The main issue with Delaware is it's Too Damn Flat for massive sound installations. I've biked the five miles of roads around the perimeter in spring with a sound meter at 11pm. Crickets, frogs, and a thumping bassline. The only place I ALMOST couldn't hear the bass was literally a mile away, and the limited trees had negligible dampening effect. Terrain is the only thing that will help in any major way, unless we're talking a half mile of forest buffer, which is tough to find in DE. If we stay in Delaware we'll probably need to bring in earthmoving equipment and spend a hell of a lot of time and money tearing up the property to build up some 10' tall berms on the perimeter in order to CREATE some terrain, or the neighbors will notice, and we're just not going to play that game again.

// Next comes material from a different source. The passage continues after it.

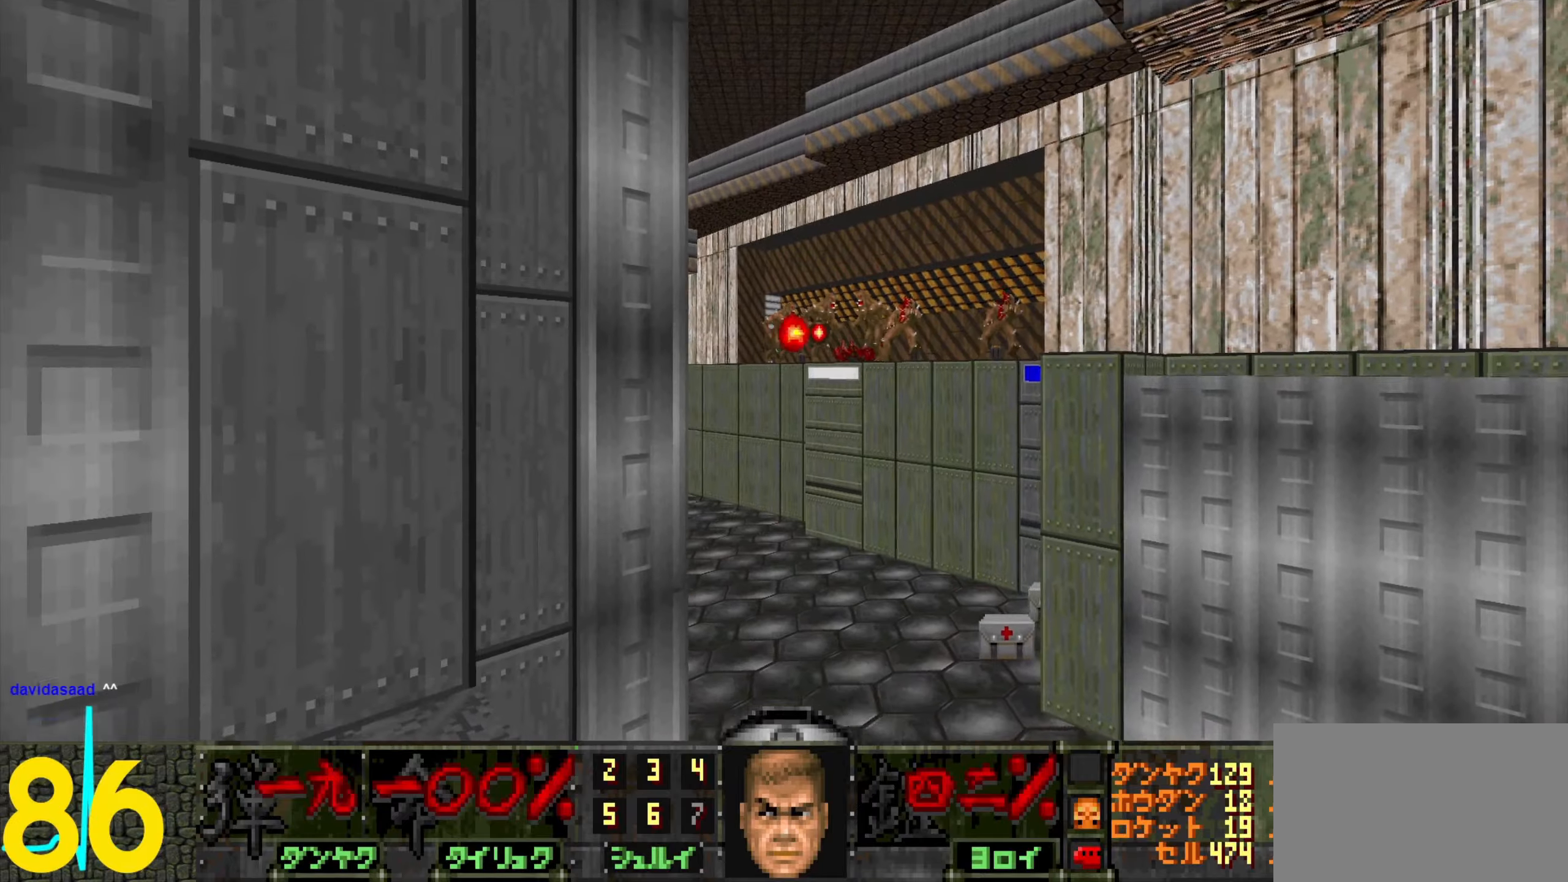
{"keys": [], "mouse": [], "events": [[117, "a", "up"], [117, "w", "up"]]}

So what this has pretty much boiled down to is either some hunting land or an old farm with some "too rough to farm" areas along the I-15 corridor in PA, north of York/Harrisburg, near one of the myriad state forests and gamelands, somewhere between, say, Muncy and Millersburg (Selinsgrove would be _perfect_). Basically Union/Snyder/Northumberland/Montour counties, plus the adjacent portions of the surrounding counties. Anything in this area is basically a bit farther than the current drive for most people, but not too bad, and typically within 3.5hrs. But actively looking in any of the 14 green or yellow counties in PA is first priority.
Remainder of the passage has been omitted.